« Car c’est exactement ce qu’il ferait, il emménagerait, elle lui servirait des repas nourrissants, elle le remettrait d’aplomb, il retrouverait des forces et s’en irait, sur sa chaloupe, sur son galion, il sillonnerait les sept mers en quête du Saint Graal, d’Hélène de Troie, ou de Zenia, l’œil vissé à sa lunette d’approche, guettant son drapeau de pirate. »
Nous sommes le 23 Octobre 1990, dans une ville canadienne où la crise fait rage. Comme tous les mois, trois amies se retrouvent dans un restaurant pour déjeuner : il y a Tony, la toute petite historienne, fascinée par la guerre, Charys, une douce femme qui élève ses poules et perçoit les ondes et auras autour des autres et Roz, une massive femme d’affaire richissime. A priori, rien ne les réunit et lorsqu’elles ont fait leurs études ensemble, à l’université, elles se sont copieusement ignorées.
Mais depuis, elles ont rencontré, elles ont subi Zenia. Tour à tour, Zenia a gagné leur amitié en les touchant dans leurs faiblesses les plus personnelles, s’est installée dans leur vie, et a séduit leur homme. Le West de Tony a mieux résisté que le Billy de Charis ou le Mitch de Roz, mais les trois femmes sont durement atteintes. Même si Zenia est morte depuis plusieurs années, qu’elle a sauté dans une bombe à Beyrouth, qu’elles ont assisté à l’enterrement de ses cendres, elle les hante encore, jour et nuit. Elle est leur pire cauchemar.
Après la mort de Zenia, elles ont continué à se voir tous les mois. Cette fois ci, Roz a choisi le Toxique, un nouveau restaurant à la mode en ville.

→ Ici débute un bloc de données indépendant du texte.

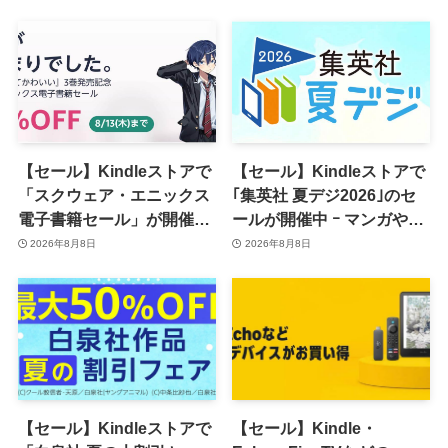
【セール】Kindleストアで
【セール】Kindleストアで
「スクウェア・エニックス
｢集英社 夏デジ2026｣のセ
電子書籍セール」が開催中
ールが開催中 ｰ マンガや写
ｰ コミックやゲーム関連書
真集など1,000冊以上が
2026年8月8日
2026年8月8日
籍などが最大50％オフに
30％ポイント還元に
【セール】Kindleストアで
【セール】Kindle・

Elles s’y assoient, papotent et, au moment du dessert, voient Zenia entrer, passer à côté d’elles en les regardant.
Ce roman raconte d’abord la journée du 23 Octobre telle qu'elle est vécue par chacune des trois femmes, puis, lors d'un flash back assumé, leurs rencontres avec Zenia et enfin leurs réactions à sa résurrection. Chacune des trois histoires est un portrait de femme, de vie, la description d’un caractère, profondément humain et marqué par ses expériences. Mais nulle part n’est fait le portrait de Zenia, qui passe, comme « une statuette ancienne retrouvée dans un palais minoen : les seins volumineux, la taille fine, les yeux sombres, les cheveux sinueux comme des serpents » : c’est Zenia qui raconte sa vie, ses versions de sa vie, changeant pour s’adapter aux femmes qu’elle séduit.
On se prend vite d’amitié pour ses victimes, toutes empêtrées qu’elles sont dans leurs histoires. Puis une certaine forme de fascination naît aussi pour Zenia : est-elle vraiment si diabolique ? Quelle est la part déformée par les trois narratrices ? Et la place des hommes ? Ne sont-ils réellement que des marionnettes manipulées par les femmes, toutes les femmes ?

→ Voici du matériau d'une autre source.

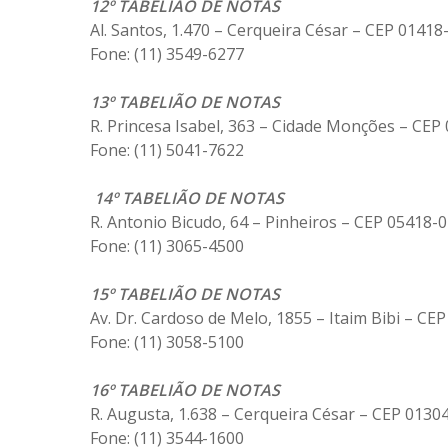
12º TABELIÃO DE NOTAS
Al. Santos, 1.470 – Cerqueira César – CEP 01418
Fone: (11) 3549-6277
13º TABELIÃO DE NOTAS
R. Princesa Isabel, 363 – Cidade Monções – CEP
Fone: (11) 5041-7622
14º TABELIÃO DE NOTAS
R. Antonio Bicudo, 64 – Pinheiros – CEP 05418-
Fone: (11) 3065-4500
15º TABELIÃO DE NOTAS
Av. Dr. Cardoso de Melo, 1855 – Itaim Bibi – CE
Fone: (11) 3058-5100
16º TABELIÃO DE NOTAS
R. Augusta, 1.638 – Cerqueira César – CEP 0130
Fone: (11) 3544-1600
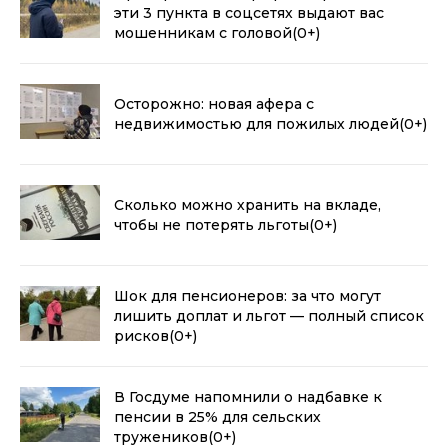
эти 3 пункта в соцсетях выдают вас
мошенникам с головой
(0+)
Осторожно: новая афера с
недвижимостью для пожилых людей
(0+)
Сколько можно хранить на вкладе,
чтобы не потерять льготы
(0+)
Шок для пенсионеров: за что могут
лишить доплат и льгот — полный список
рисков
(0+)
В Госдуме напомнили о надбавке к
пенсии в 25% для сельских
тружеников
(0+)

J’ai bien aimé ce roman. J’avoue avoir été déçue après la lecture du Tueur aveugle que j’avais adoré. Celui là est trop construit dans sa narration : contrairement au Tueur où le plan du roman se poursuivait tout en finesse, on perçoit assez vite quel a été l’objectif de l’auteur « alors, je vais faire un plan tripartite, qui sera à chaque fois subdivisé en trois : Tony, puis Charis, puis Roz. Et dans chaque partie, elles vont réagir comme ça, comme ça, comme ça ». Cela lui donne un peu de lourdeur, ce qui gêne un peu, surtout vers la fin.
Mais le style est toujours aussi enlevé, les personnages (féminins uniquement, car il ne sert à rien de parler des hommes, à peine évoqués) sont puissants, marquants, touchants et, bien que l’histoire soit commune, elle est traitée d’une manière originale. J’ai beaucoup apprécié la manière dont est évoquée la présence quasi démoniaque de Zenia qui fait face à des héroïnes humaines, trop humaines.